__YOUR INSTRUCTIONS__
Rewrite the entries starting at the beginning and ending at the line that contains "dist [0.002016, -0.014312]", changing "decimals" to "decimal places" and leaving everything else unchanged.

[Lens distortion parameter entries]
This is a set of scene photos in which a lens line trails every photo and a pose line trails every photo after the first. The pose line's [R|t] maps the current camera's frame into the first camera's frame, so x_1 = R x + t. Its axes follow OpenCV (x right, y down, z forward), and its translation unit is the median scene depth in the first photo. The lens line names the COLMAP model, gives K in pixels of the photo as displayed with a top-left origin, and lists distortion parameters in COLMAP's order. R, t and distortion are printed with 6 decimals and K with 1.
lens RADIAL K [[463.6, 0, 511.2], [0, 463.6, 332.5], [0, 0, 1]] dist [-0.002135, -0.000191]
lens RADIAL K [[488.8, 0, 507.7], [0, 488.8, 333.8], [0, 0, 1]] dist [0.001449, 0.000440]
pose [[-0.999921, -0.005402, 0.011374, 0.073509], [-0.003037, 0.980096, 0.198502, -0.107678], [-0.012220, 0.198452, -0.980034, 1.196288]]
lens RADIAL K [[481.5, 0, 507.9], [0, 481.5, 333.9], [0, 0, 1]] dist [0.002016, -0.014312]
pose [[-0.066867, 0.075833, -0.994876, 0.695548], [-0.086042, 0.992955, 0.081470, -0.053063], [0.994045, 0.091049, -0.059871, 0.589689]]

__RESPONSE FOR THIS EXERCISE__
This is a set of scene photos in which a lens line trails every photo and a pose line trails every photo after the first. The pose line's [R|t] maps the current camera's frame into the first camera's frame, so x_1 = R x + t. Its axes follow OpenCV (x right, y down, z forward), and its translation unit is the median scene depth in the first photo. The lens line names the COLMAP model, gives K in pixels of the photo as displayed with a top-left origin, and lists distortion parameters in COLMAP's order. R, t and distortion are printed with 6 decimal places and K with 1.
lens RADIAL K [[463.6, 0, 511.2], [0, 463.6, 332.5], [0, 0, 1]] dist [-0.002135, -0.000191]
lens RADIAL K [[488.8, 0, 507.7], [0, 488.8, 333.8], [0, 0, 1]] dist [0.001449, 0.000440]
pose [[-0.999921, -0.005402, 0.011374, 0.073509], [-0.003037, 0.980096, 0.198502, -0.107678], [-0.012220, 0.198452, -0.980034, 1.196288]]
lens RADIAL K [[481.5, 0, 507.9], [0, 481.5, 333.9], [0, 0, 1]] dist [0.002016, -0.014312]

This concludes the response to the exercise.